More than five years after doubts were first raised, Britain’s biggest banks have finally admitted their collective failings over selling payment protection insurance (PPI).
Last week, they abandoned a legal action over the rules used to assess mis-selling claims, opening the door for hundreds of thousands of claims to be processed.
The insurance was supposed to safeguard customers’ repayments of their credit cards, personal loans or mortgages in the event of illness. But policies were often poorly explained and sold to borrowers regardless of their needs.
The banks argued the new claims rules, imposed by the Financial Services Authority and the Financial Ombudsman Service, were too harsh. But the High Court rejected their case and now the British Bankers’ Association has decided not to appeal.
Barclays, HSBC, Lloyds and Royal Bank of Scotland have now set aside more than £5billion to cover claims, while other firms have also had to make provisions. Principality Building Society, for example, owns specialist lender Nemo Personal Finance, which also joined the BBA court case. It has put aside £19.8million against the bill for Nemo’s mis-selling.
The first priority for the banks is to deal with a By Stephen Womack backlog of existing claims, hundreds of thousands of which have been put on hold while the legal battle raged. Most banks are bringing extra staff into their complaint teams to clear the backlog.
This gives Scott Stanley hope that his complaint will be assessed. As an 18-year-old school-leaver, Scott took out a £7,500 loan from Lloyds to help him buy a car. Scott, now 23, was also sold PPI alongside the loan, adding an extra £900 to the total repayments.
‘I was told taking out the insurance would increase my chances of getting the loan,’ he says. ‘I was also advised to borrow £7,500, more than I needed, because it was a lower repayment interest rate. At 18, I didn’t know any better.’
But the cover proved worthless. Scott, who lives in Eltham, southeast London, and works as a patent clerk, says: ‘I lost my job during a probationary period but my claim on the insurance was refused because they said it was not a proper redundancy.
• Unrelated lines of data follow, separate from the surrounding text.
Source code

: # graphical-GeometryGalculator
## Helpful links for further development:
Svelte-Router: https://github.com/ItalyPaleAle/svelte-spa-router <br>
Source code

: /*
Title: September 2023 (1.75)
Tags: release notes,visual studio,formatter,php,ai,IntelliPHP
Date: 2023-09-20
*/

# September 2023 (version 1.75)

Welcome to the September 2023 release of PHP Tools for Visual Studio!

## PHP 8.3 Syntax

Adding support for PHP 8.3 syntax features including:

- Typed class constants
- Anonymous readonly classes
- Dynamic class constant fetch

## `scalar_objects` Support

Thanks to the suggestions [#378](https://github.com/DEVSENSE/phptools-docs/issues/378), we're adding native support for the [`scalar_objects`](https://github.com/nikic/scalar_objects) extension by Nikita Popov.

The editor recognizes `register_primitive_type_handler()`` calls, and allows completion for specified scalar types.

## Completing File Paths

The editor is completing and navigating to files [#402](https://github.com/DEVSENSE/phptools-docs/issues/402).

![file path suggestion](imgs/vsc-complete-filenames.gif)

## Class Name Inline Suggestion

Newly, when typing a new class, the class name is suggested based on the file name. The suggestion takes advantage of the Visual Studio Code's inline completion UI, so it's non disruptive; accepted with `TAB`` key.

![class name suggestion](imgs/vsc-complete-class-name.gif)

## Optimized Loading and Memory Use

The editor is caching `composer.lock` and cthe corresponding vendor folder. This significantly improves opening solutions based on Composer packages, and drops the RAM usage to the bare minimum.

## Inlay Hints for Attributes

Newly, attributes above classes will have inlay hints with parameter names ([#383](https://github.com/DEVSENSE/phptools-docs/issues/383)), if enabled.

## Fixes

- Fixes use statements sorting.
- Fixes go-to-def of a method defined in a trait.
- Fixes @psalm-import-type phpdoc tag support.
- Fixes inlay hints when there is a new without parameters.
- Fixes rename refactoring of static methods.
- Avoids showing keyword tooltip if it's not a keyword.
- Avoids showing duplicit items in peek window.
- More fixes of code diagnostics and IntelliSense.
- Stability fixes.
I got behind on the loan payments and have been trying to catch up ever since.’
He submitted a claim to Lloyds last year that has been in limbo pending the outcome of the court case. Scott, who is also training to be a police special constable, says: ‘I’m hoping things will start moving along now.’ He has hired claims management company Investor Compensation to present his case. It will take 25 per cent of any compensation as a fee.
While claims companies have helped customers take the fight to banks in the past, consumers have been warned to be wary of rogue companies looking to cash in on last week’s climbdown. There is no need to pay upfront fees or high charges to have your case investigated.
In some cases, wronged customers may not even have to complain. Under FSA rules, banks also have to undertake a ‘root cause’ analysis, looking at whether their insurance was sold with the customers’ best interest in mind.
Where widespread flaws are found, they will have to write to customers who may have been wrongly sold PPI inviting them to complain. This process will get under way later in the summer.
The FSA thinks that this could unearth up to two million more cases of mis-selling.